Complexity, speed of change of emerging risk exposures placing greater attention on effectiveness of ERM strategies, new report says

The complexity and speed of change of emerging risk exposures are placing greater attention on the effectiveness of enterprise risk management (ERM) strategies across all industry sectors, according to a newly released report.

The report, titled Communicating the Value of Enterprise Risk Management – The Benefits of Developing an Own Risk and Solvency Assessment Report, was released on Monday. Developed by members of a joint project team representing the ERM Committees of the Property Casualty Insurers Association of America and RIMS, the risk management society, the report explores the risk professional’s perspective on the objectives and benefits of completing an Own Risk and Solvency Assessment (ORSA) and its potential value to the overall business.

“Risk management is cyclical in that practitioners must continuously review their programs and their internal and external environments to ensure effectiveness, sustainability and growth,” said RIMS CEO Mary Roth in a press release. “The committees have done a remarkable job exploring the Own Risk and Solvency Assessment, its forward-looking, ongoing nature, as well as its flexibility that maximizes its value to risk professionals in a broad range of industries.”

The PCI-RIMS contributing authors utilized their recent experience in response to a new insurance regulatory reporting requirement to describe how insurers have benefitted from completing this ORSA and how the corresponding ORSA Summary Report can be used by companies in any industry as an effective method for communicating the value of ERM, RIMS said in the release.

Section 1 of the summary report focuses on the description of the company’s ERM framework and covers such topics as risk culture and governance; risk identification and prioritization; risk appetite, tolerances and limits; risk management and controls; and risk reporting and communication. Section 2 quantifies the findings and forms the heart of the company’s risk analysis, documentation of risk management activities and accountability, and risk measurement. Section 3 contains the company’s own assessment of the adequacy of its capitalization in light of the risks articulated and assessed.

“The ORSA Summary Report is a great benefit that flows from the ORSA, particularly for companies that are in the developmental stages of building out their ERM framework,” the report said. The release added that putting ORSA together for the first time will often reveal: gaps where ERM processes have not been developed and installed; risk sources not yet identified and measured; established ERM processes where best practices are not being following; and opportunities to integrate ERM with other processes, such as business and financial planning, capital management, product design and launch, project management, corporate strategy and risk-based decision making.

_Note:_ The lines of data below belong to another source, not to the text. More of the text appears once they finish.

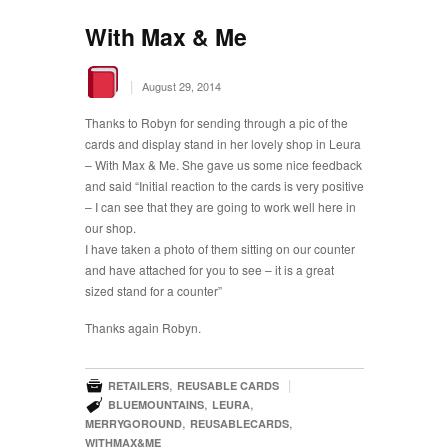
With Max & Me
|
August 29, 2014
Thanks to Robyn for sending through a pic of the
cards and display stand in her lovely shop in Leura
– With Max & Me. She gave us some nice feedback
and said “Initial reaction to the cards is very positive
– I can see that they are going to work well here in
our shop.
I have taken a photo of them sitting on our counter
and have attached for you to see – it is a great
sized stand for a counter”
Thanks again Robyn.

,
|
RETAILERS
REUSABLE CARDS

,
,
BLUEMOUNTAINS
LEURA
,
,
MERRYGOROUND
REUSABLECARDS
WITHMAX&ME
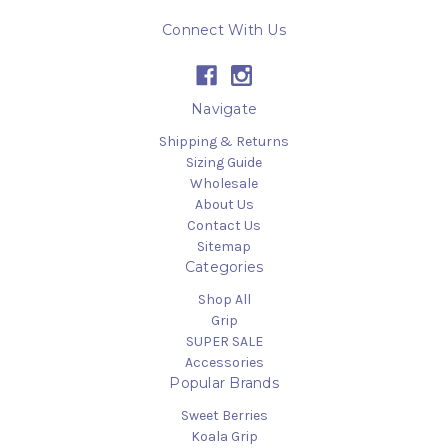
Connect With Us
Navigate
Shipping & Returns
Sizing Guide
Wholesale
About Us
Contact Us
Sitemap
Categories
Shop All
Grip
SUPER SALE
Accessories
Popular Brands
Sweet Berries
Koala Grip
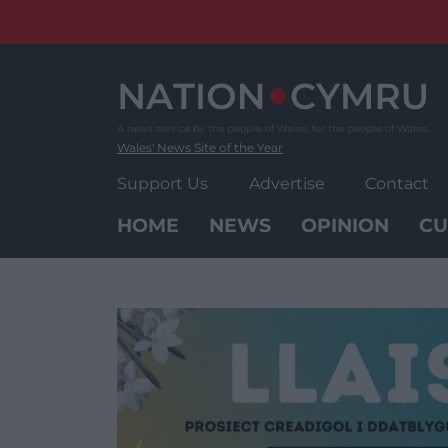
Skip
to
content
Wales' News Site of the Year
Support Us
Advertise
Contact
HOME
NEWS
OPINION
CU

Insurance regulators are also recognizing that ORSA contains information provided to a board of directors that may provide value for regulation. “Insurance companies have found that having this risk information in the ORSA has several advantages, two of which include illustrating the connections between risk identification and risk management, and between strategy development and risk appetite and tolerance,” the report said.

In terms of risk management practices, the report contains information on the ERM’s framework, related governance, business unit risk management activities, results of risk assessments and stress and scenario testing. “It’s important to ensure the content in these various sections are aligned,” the report said.

For example:

• Stress tests conducted and included in ORSA align to the risks identified in other sections of the report;
• Emerging risks discussed align to risks that are included in stress tests, especially the prospective solvency assessment and strategy development;
• The levels stress tested provide an evaluation of individual risk tolerances that the business has selected to manage each risk and/or the overarching enterprise risk appetite; and
• The prospective solvency assessment aligns to the company information and strategy sections of ORSA.

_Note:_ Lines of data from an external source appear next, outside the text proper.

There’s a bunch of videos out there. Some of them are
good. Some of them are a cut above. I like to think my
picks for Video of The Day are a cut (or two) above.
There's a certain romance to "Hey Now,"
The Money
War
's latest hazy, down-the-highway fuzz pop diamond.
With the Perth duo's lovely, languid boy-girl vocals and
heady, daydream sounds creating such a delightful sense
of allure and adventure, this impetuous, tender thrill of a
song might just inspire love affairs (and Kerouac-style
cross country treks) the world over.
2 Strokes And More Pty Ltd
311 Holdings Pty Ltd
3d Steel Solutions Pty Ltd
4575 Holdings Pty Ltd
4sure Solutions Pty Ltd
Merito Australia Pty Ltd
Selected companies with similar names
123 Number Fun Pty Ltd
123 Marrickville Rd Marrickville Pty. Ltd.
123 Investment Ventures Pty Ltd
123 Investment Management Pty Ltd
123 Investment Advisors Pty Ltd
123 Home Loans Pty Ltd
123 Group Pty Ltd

“Beyond the board and senior leadership, compiling risk information in a single report gives consistent and complete information to other internal stakeholders, including business units who may be affected by risks they do not own,” the report said. “In this way, the ORSA Summary Report is a tool that offers a holistic view of risk, greater transparency concerning risk management activities, and opportunities for more frequent discussions of risk topics.”

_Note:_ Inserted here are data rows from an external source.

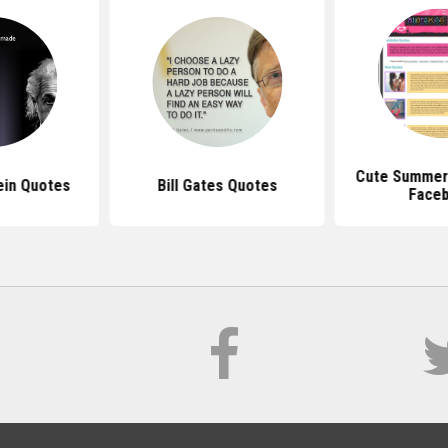
Cute Summer
ein Quotes
Bill Gates Quotes
Face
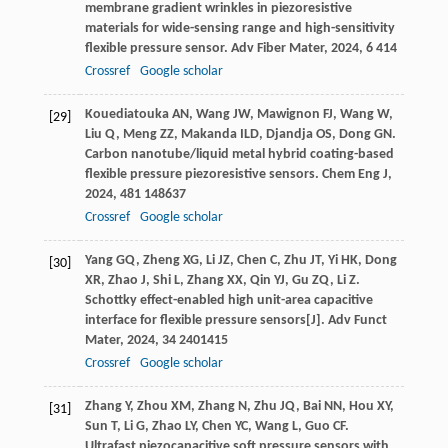
membrane gradient wrinkles in piezoresistive
materials for wide-sensing range and high-sensitivity
flexible pressure sensor.
Adv Fiber Mater
,
2024
,
6
414
Crossref
Google scholar
Kouediatouka
AN
,
Wang
JW
,
Mawignon
FJ
,
Wang
W
,
[29]
Liu
Q
,
Meng
ZZ
,
Makanda
ILD
,
Djandja
OS
,
Dong
GN
.
Carbon nanotube/liquid metal hybrid coating-based
flexible pressure piezoresistive sensors.
Chem Eng J
,
2024
,
481
148637
Crossref
Google scholar
Yang
GQ
,
Zheng
XG
,
Li
JZ
,
Chen
C
,
Zhu
JT
,
Yi
HK
,
Dong
[30]
XR
,
Zhao
J
,
Shi
L
,
Zhang
XX
,
Qin
YJ
,
Gu
ZQ
,
Li
Z
.
Schottky effect-enabled high unit-area capacitive
interface for flexible pressure sensors[J].
Adv Funct
Mater
,
2024
,
34
2401415
Crossref
Google scholar
Zhang
Y
,
Zhou
XM
,
Zhang
N
,
Zhu
JQ
,
Bai
NN
,
Hou
XY
,
[31]
Sun
T
,
Li
G
,
Zhao
LY
,
Chen
YC
,
Wang
L
,
Guo
CF
.
Ultrafast piezocapacitive soft pressure sensors with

The report noted that “although not always well articulated or demonstrated, an outcome of effective enterprise risk management is for the entity to be able to rely on ERM to support decision-making and provide assurance in the entity’s ability to remain financially viable and create value. Insurers have found that the ‘requirement’ to perform more in-depth risk assessment and risk modeling to compare against the entity’s available capital to support the risks undertaken relating to strategy has helped further catapult the value of ERM both to internal and external stakeholders.”

Also intended for risk professionals from industry sectors beyond just insurance, the report presents an introduction and detail of the insurer’s experience, along with appropriate insight into the benefits of the ORSA process and outcomes to the organization, the release concluded.